Studies in laboratory animals and humans confirm that the high frequency of donor-reactive memory T cells prior to transplantation correlates with poor allograft outcome. The focus of our group is immunobiology of memory CD4 T cells in general and the functions of donor-reactive memory CD4 T cells during allograft rejection in particular.
We have demonstrated that memory CD4 T cells contribute to allograft rejection through multiple pathways. Such a redundancy of effector mechanisms makes controlling memory T cells in allograft recipients a very challenging problem. Indeed, alloreactive memory T cells appear to be resistant to graft-prolonging strategies, including lymphoablation, immunosuppressive drugs and conventional co-stimulatory blockade.
Our ultimate goal is to better understand the functions of graft-reactive memory CD4 T cells in the context of transplantation. This information should enable us to target various aspects of memory T-cell response and promote rational development of combinatorial therapies for sensitized transplant recipients.
Key References:
Valujskikh A, Pantenburg B, Heeger PS. Primed allospecific T cells prevent the effects of costimulatory blockade on prolonged cardiac allograft survival in mice. American Journal of Transplantation, 2002, 2(6):501-9.
Pantenburg B, Heizel F, Das L, Heeger PS, Valujskikh A. T cells primed by Leishmania major infection cross-react with alloantigens and alter the course of allograft rejection. Journal of Immunology, 2002,169(7):3686-93.
Valujskikh A, Lakkis FG. In remembrance of things past: memory T cells and transplant rejection. Immunological Reviews, 2003, 196:65-74.

Records taken from a dataset
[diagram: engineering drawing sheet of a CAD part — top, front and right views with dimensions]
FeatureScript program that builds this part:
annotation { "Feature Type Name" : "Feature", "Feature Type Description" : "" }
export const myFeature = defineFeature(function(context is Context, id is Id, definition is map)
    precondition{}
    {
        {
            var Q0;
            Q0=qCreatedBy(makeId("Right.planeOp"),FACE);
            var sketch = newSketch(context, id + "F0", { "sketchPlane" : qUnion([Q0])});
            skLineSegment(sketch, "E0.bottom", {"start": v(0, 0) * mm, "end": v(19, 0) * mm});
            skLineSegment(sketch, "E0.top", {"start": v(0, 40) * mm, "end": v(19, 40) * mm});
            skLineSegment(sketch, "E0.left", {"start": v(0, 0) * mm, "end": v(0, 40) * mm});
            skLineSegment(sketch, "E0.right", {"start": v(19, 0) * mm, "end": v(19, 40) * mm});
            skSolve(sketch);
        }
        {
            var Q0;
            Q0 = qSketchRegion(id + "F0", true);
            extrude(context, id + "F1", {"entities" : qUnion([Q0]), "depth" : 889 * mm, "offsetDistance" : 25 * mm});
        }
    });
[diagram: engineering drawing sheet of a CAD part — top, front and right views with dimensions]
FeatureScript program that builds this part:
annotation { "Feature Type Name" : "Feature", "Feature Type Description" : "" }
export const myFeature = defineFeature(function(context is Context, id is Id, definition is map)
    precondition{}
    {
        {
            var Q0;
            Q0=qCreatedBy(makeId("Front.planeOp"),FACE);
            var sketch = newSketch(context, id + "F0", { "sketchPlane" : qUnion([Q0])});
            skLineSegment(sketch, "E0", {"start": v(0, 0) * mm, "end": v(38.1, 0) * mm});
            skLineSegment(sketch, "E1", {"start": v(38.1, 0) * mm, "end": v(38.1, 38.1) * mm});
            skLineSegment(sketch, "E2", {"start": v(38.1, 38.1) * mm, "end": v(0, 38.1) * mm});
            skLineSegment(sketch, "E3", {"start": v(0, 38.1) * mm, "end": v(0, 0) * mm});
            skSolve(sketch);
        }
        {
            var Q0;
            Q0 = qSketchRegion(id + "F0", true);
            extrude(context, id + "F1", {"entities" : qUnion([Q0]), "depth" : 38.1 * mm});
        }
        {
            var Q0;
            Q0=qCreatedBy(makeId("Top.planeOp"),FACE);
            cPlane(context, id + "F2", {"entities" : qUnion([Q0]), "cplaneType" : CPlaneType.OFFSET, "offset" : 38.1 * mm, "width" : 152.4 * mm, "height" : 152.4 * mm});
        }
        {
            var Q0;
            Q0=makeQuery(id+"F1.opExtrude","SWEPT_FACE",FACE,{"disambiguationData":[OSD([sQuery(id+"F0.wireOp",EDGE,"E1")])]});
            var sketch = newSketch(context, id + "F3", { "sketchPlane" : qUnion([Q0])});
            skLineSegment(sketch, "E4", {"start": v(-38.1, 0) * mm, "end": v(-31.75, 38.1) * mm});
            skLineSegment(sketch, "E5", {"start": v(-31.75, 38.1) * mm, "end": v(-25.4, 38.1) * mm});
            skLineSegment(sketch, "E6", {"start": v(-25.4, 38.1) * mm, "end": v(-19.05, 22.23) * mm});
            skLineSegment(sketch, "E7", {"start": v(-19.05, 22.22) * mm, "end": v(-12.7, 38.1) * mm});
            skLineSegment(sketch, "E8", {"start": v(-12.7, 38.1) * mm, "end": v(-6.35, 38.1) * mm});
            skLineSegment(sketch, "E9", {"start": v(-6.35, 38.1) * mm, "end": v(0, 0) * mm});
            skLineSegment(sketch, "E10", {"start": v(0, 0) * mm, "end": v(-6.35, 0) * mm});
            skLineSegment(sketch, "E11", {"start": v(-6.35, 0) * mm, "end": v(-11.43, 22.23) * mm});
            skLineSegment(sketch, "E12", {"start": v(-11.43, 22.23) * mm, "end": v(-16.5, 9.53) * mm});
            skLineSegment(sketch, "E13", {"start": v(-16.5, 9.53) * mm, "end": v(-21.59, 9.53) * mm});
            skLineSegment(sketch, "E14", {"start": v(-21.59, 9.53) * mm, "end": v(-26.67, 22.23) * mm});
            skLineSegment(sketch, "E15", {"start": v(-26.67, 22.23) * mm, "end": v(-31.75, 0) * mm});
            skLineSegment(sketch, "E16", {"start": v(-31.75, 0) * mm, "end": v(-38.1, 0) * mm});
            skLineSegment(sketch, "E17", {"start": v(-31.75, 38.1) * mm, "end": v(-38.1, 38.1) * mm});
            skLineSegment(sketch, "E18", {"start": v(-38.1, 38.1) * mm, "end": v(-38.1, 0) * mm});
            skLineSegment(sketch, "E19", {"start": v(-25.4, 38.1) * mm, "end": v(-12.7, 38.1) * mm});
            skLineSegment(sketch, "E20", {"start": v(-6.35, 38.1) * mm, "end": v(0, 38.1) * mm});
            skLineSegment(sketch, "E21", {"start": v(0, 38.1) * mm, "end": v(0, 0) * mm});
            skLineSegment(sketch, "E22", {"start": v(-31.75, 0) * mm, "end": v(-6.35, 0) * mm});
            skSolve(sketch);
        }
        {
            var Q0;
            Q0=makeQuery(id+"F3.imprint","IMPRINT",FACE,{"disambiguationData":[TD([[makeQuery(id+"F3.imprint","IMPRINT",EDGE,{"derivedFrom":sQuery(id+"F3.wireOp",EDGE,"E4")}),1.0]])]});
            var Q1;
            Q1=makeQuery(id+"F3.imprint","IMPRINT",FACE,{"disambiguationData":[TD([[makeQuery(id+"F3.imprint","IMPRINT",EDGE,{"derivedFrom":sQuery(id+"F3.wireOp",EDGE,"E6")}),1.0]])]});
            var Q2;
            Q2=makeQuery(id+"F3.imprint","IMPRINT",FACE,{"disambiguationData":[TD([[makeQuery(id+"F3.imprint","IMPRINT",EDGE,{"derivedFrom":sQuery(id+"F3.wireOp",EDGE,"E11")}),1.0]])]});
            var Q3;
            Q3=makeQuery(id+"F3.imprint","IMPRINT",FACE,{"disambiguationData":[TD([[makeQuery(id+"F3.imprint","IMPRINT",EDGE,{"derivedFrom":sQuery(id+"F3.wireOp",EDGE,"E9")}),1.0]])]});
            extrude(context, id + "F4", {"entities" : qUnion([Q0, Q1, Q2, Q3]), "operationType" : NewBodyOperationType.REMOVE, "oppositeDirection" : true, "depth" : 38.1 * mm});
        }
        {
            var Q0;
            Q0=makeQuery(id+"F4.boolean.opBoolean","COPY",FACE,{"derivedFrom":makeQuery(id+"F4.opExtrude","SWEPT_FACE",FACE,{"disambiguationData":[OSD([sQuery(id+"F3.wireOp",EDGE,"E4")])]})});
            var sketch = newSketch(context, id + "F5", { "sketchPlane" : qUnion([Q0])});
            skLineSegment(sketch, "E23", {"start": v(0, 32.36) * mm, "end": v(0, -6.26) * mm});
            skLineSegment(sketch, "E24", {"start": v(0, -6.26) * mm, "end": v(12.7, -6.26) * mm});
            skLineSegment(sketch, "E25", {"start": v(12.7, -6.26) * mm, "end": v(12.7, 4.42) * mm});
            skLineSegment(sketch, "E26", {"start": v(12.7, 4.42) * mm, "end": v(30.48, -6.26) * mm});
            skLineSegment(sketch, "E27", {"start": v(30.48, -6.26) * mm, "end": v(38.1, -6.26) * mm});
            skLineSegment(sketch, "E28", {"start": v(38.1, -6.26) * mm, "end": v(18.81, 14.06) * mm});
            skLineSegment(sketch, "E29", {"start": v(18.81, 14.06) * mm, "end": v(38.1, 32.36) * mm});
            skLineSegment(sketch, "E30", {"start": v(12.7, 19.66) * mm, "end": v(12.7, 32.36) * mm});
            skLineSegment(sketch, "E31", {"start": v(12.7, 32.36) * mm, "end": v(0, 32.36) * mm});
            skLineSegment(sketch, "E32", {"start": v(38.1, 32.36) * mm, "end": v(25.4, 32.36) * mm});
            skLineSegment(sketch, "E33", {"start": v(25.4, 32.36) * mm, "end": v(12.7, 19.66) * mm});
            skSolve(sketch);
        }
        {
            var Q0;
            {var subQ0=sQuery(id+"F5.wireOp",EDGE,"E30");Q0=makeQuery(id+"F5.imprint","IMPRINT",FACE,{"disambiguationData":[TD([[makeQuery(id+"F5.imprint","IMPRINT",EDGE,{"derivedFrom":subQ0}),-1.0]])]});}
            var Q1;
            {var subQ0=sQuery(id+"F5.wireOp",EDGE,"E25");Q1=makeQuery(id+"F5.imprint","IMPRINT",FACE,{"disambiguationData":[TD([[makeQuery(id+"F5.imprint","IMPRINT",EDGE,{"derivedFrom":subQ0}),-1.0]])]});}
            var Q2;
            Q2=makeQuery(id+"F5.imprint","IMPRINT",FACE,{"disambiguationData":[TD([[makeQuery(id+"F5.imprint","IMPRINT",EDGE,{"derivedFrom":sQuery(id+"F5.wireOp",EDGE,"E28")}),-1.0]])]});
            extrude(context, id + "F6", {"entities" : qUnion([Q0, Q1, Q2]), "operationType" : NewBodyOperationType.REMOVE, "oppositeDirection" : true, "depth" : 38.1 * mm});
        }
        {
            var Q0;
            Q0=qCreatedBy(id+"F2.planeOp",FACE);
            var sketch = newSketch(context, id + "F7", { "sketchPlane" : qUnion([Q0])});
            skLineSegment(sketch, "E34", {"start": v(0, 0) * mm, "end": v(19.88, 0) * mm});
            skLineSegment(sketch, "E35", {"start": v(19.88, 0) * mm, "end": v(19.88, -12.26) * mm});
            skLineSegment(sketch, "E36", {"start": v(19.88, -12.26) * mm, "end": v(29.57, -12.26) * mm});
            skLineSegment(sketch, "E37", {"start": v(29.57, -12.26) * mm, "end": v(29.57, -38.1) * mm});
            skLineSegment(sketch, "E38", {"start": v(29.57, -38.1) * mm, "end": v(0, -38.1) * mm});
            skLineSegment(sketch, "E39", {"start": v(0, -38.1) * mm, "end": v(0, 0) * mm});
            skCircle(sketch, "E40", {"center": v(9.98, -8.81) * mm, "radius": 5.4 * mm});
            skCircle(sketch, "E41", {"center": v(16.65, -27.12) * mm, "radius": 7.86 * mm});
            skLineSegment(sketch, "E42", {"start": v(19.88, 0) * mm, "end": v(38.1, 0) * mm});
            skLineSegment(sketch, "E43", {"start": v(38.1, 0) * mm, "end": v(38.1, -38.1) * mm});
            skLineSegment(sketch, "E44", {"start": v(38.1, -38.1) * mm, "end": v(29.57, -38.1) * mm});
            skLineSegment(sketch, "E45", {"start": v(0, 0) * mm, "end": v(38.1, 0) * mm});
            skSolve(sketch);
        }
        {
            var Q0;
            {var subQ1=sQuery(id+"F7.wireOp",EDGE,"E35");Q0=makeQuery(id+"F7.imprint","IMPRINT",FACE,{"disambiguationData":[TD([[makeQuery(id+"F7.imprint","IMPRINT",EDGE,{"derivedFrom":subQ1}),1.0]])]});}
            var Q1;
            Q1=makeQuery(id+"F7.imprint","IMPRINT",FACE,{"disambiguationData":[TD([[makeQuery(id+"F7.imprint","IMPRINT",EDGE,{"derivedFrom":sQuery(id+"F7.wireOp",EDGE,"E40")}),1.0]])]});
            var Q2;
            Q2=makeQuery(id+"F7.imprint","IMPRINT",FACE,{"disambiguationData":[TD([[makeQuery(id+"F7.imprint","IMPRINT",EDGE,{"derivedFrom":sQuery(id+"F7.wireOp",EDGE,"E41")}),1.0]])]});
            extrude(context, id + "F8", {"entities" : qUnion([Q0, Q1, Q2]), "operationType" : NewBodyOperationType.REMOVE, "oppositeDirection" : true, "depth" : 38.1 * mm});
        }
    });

• _Required action 1_
Could you quote the passage on memory T cells starting at "Our ultimate goal" and ending at "Transplantation, 2002, 2(6):501-9."?
• _Required action 2_
Does the passage on memory T cells agree with each statement? Answer yes or no for each, and quote the deciding words exactly. (a) Memory CD4 T cells contribute to allograft rejection through a single pathway. (b) Alloreactive memory T cells appear to be resistant to immunosuppressive drugs. (c) A high frequency of donor-reactive memory T cells before transplantation correlates with good allograft outcome.
These rows have no role in this work.

• _Response box 1_
Our ultimate goal is to better understand the functions of graft-reactive memory CD4 T cells in the context of transplantation. This information should enable us to target various aspects of memory T-cell response and promote rational development of combinatorial therapies for sensitized transplant recipients.
Key References:
Valujskikh A, Pantenburg B, Heeger PS. Primed allospecific T cells prevent the effects of costimulatory blockade on prolonged cardiac allograft survival in mice. American Journal of Transplantation, 2002, 2(6):501-9.

• _Response box 2_
(a) No: "memory CD4 T cells contribute to allograft rejection through multiple pathways."
(b) Yes: "alloreactive memory T cells appear to be resistant to graft-prolonging strategies, including lymphoablation, immunosuppressive drugs and conventional co-stimulatory blockade."
(c) No: "the high frequency of donor-reactive memory T cells prior to transplantation correlates with poor allograft outcome."